Pierre-Jean Touboul, Julien Labreuche, Eric Bruckert, Herman Schargrodsky, Patrizio Prati, Alberto Tosetto, Rafael Hernandez-Hernandez, Kam-Sang Woo, Honorio Silva, Eric Vicaut, Pierre Amarenco
Atherosclerosis 2014, 232 (1): 65-71

OBJECTIVE: Common carotid artery (CCA) intima-media thickness (IMT), low-density lipoprotein cholesterol (LDL-C), and high-density lipoprotein cholesterol (HDL-C), but not triglyceride levels, are markers of future cardiovascular events. The relationship between these three factors is, however, unclear.

METHODS: We included six large observational studies that used the same harmonized, B-mode ultrasound protocol, the same software for IMT measurement by automatic edge detection on CCA in a plaque-free region, following the Mannheim consensus, and certification of all sonographers. Using the best view of the CCA, the sonographer had to confirm that the quality index was ≥ 0.5 on a measurement performed on 10-mm length. We used individual data meta-analysis to estimate the cross-sectional associations of lipids with CCA-IMT.

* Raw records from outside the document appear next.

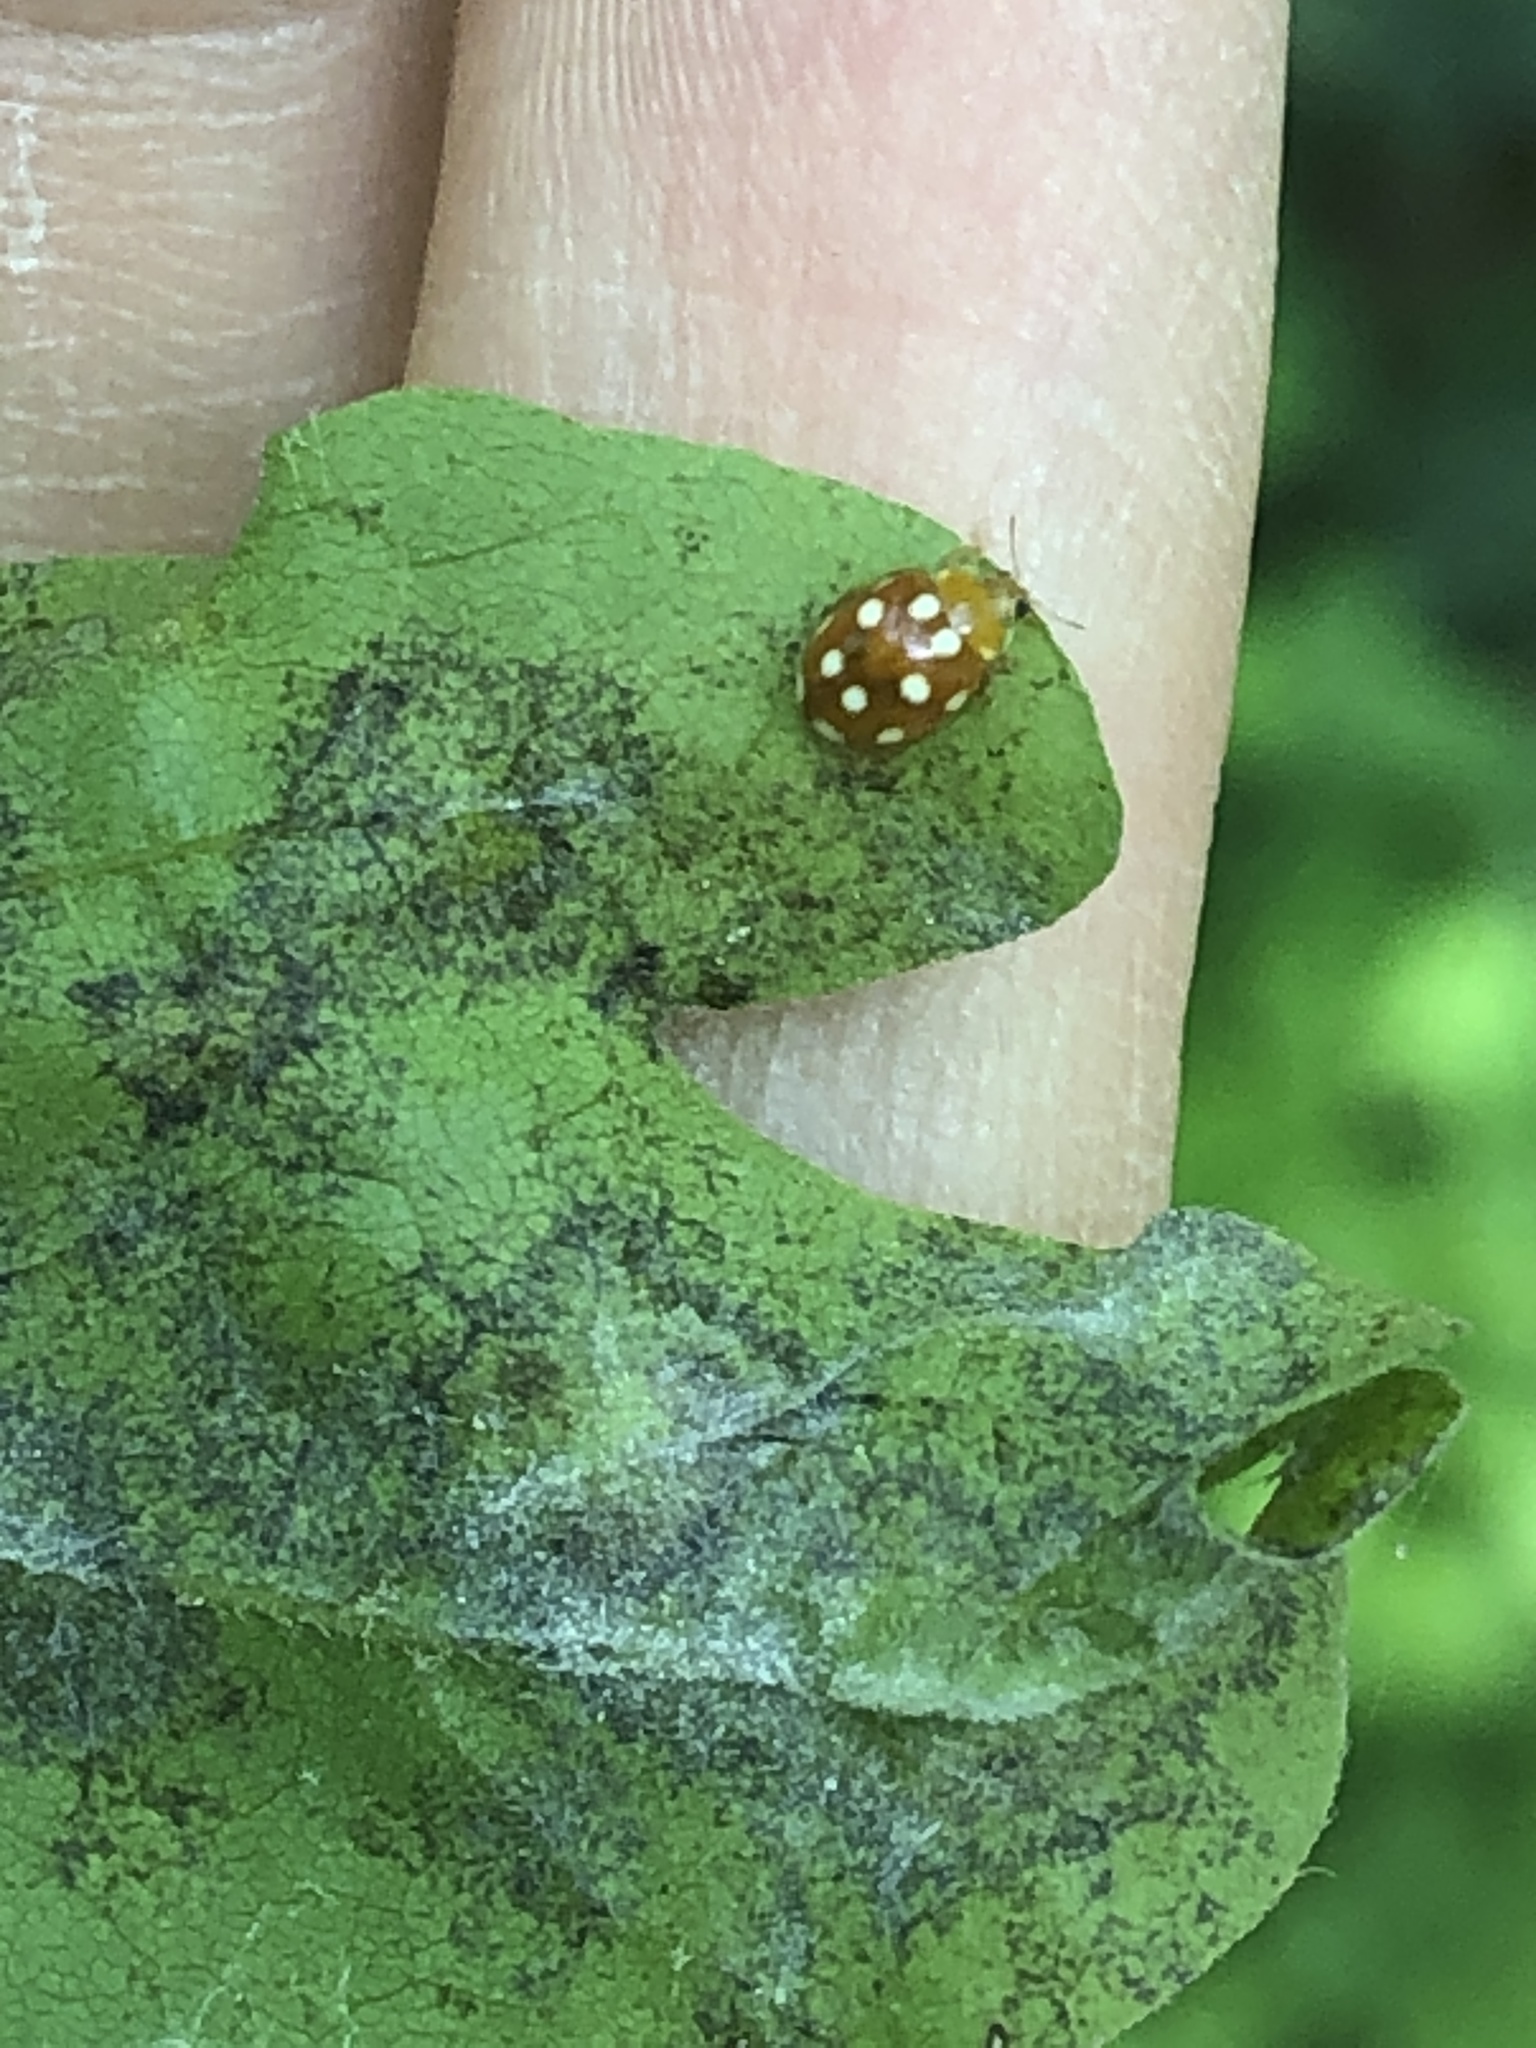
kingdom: Animalia
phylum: Arthropoda
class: Insecta
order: Coleoptera
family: Coccinellidae
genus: Vibidia
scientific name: Vibidia duodecimguttata
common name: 12-spot ladybird
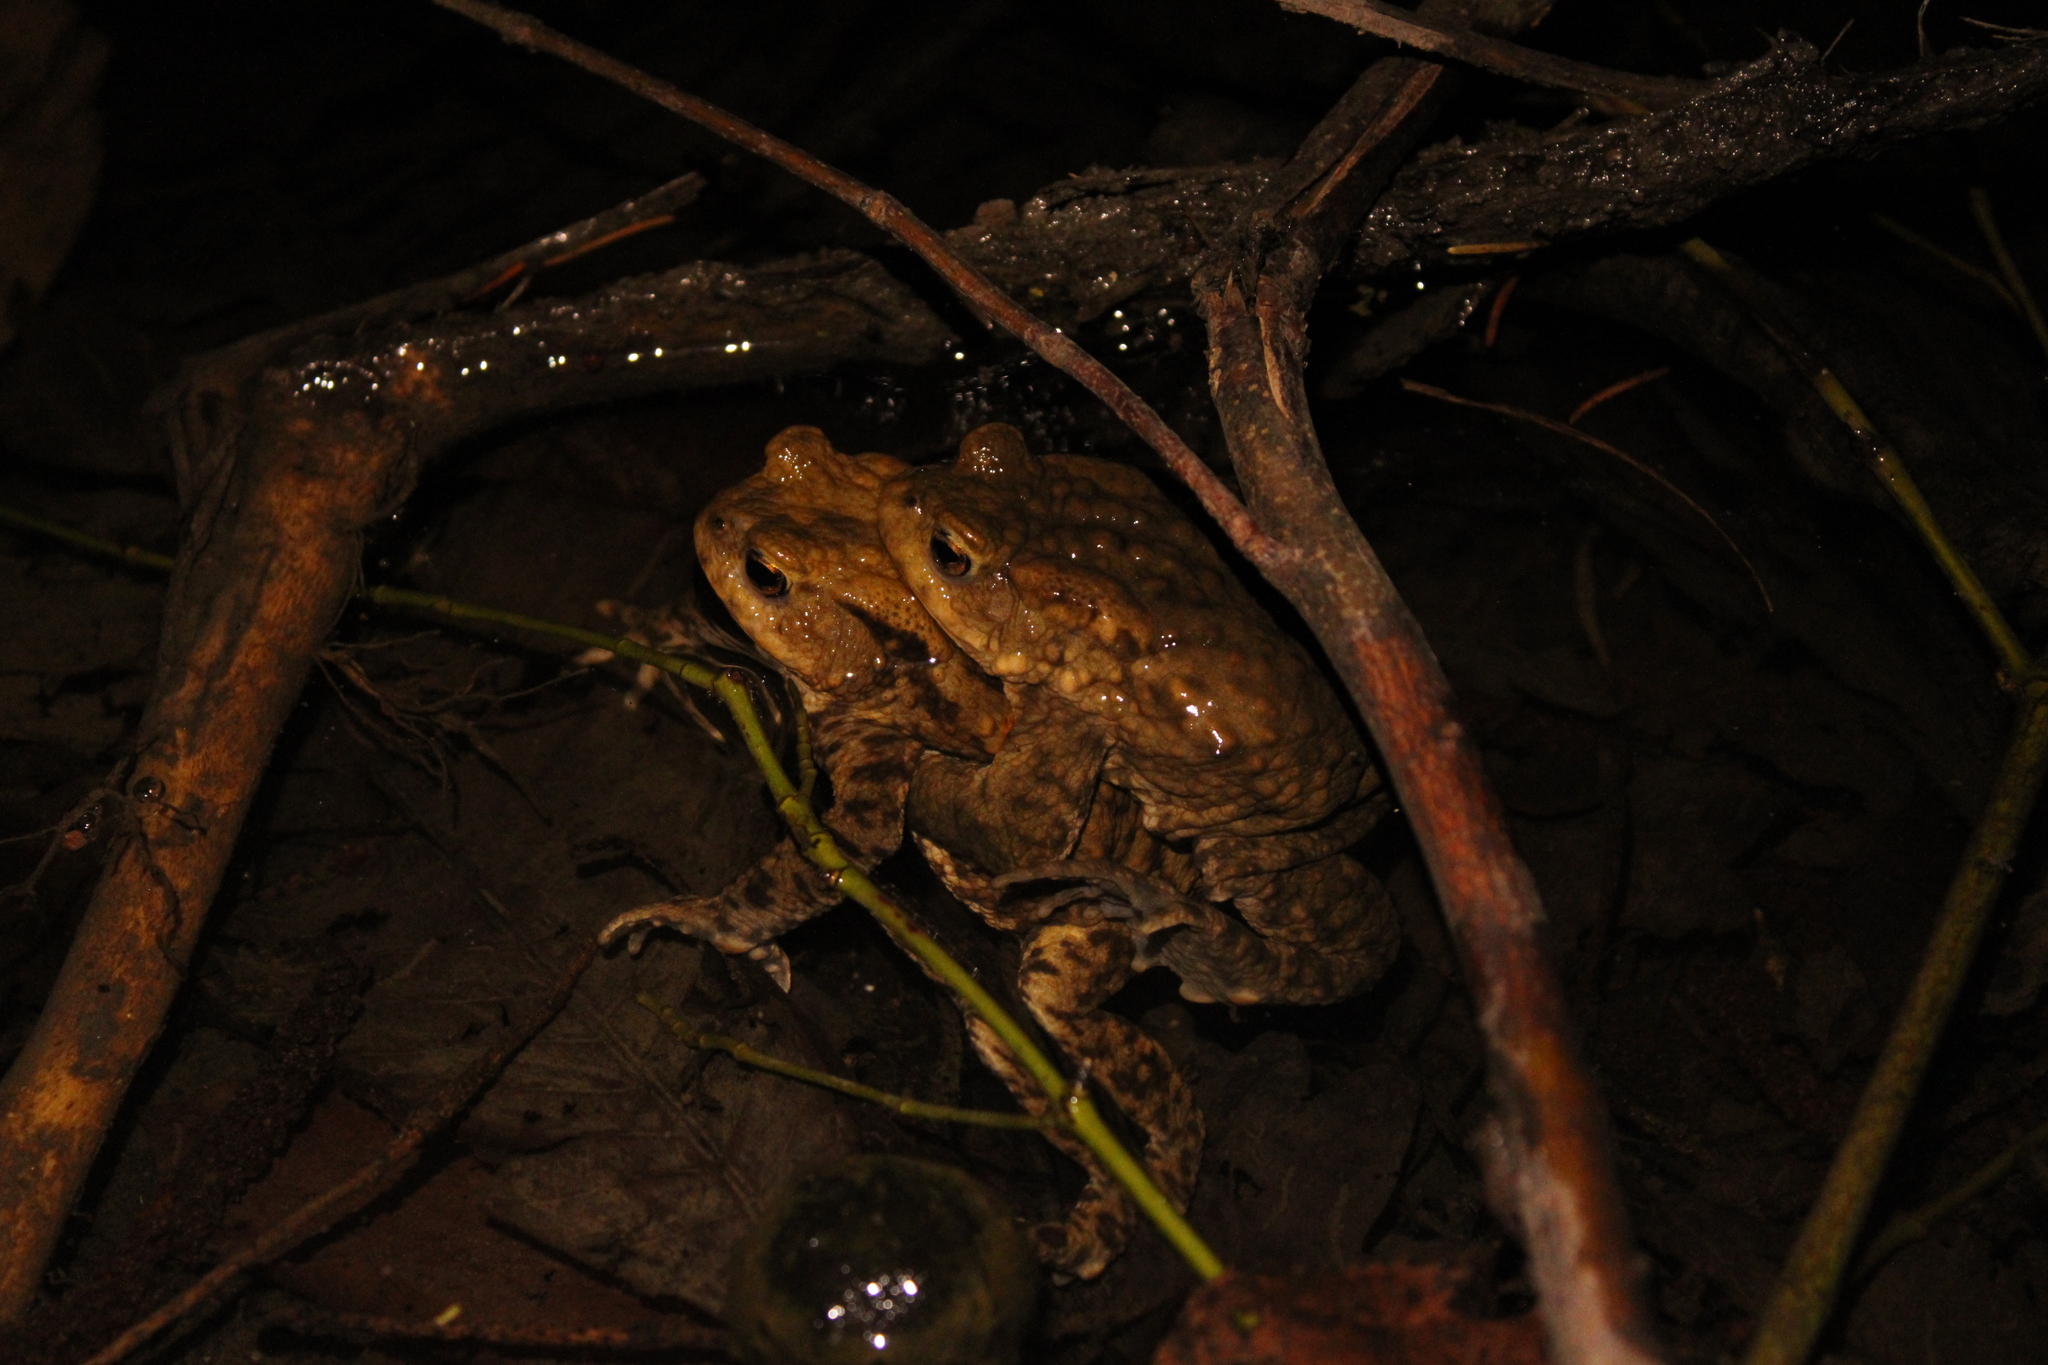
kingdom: Animalia
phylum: Chordata
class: Amphibia
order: Anura
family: Bufonidae
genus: Bufo
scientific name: Bufo bufo
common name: Common toad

RESULTS: Overall, 21,587 patients with complete information on lipids and CCA-IMT were available. Age- and sex-adjusted CCA-IMT differed by -7.8 μm (95% CI -9.1 to -6.5 μm, P < 0.001) per 1 SD higher HDL-C level. After further adjustment for other atherosclerosis risk factors, the relationship was attenuated, but remained significant (regression coefficient, -3.7 μm; P < 0.001). This was found regardless of LDL-C levels (P for heterogeneity = 0.70). After adjustment for age and sex, triglycerides were positively associated with CCA-IMT, overall and in each LDL-C subgroup, but not after further adjustments for other risk factors.

CONCLUSIONS: Relationships between HDL-C and triglyceride levels and CCA-IMT were consistent with that previously observed with clinical events by the Emergency Risk Collaboration group, including at low LDL-C levels. This reinforces the need to verify whether raising HDL-C levels decreases both CCA-IMT and future clinical events.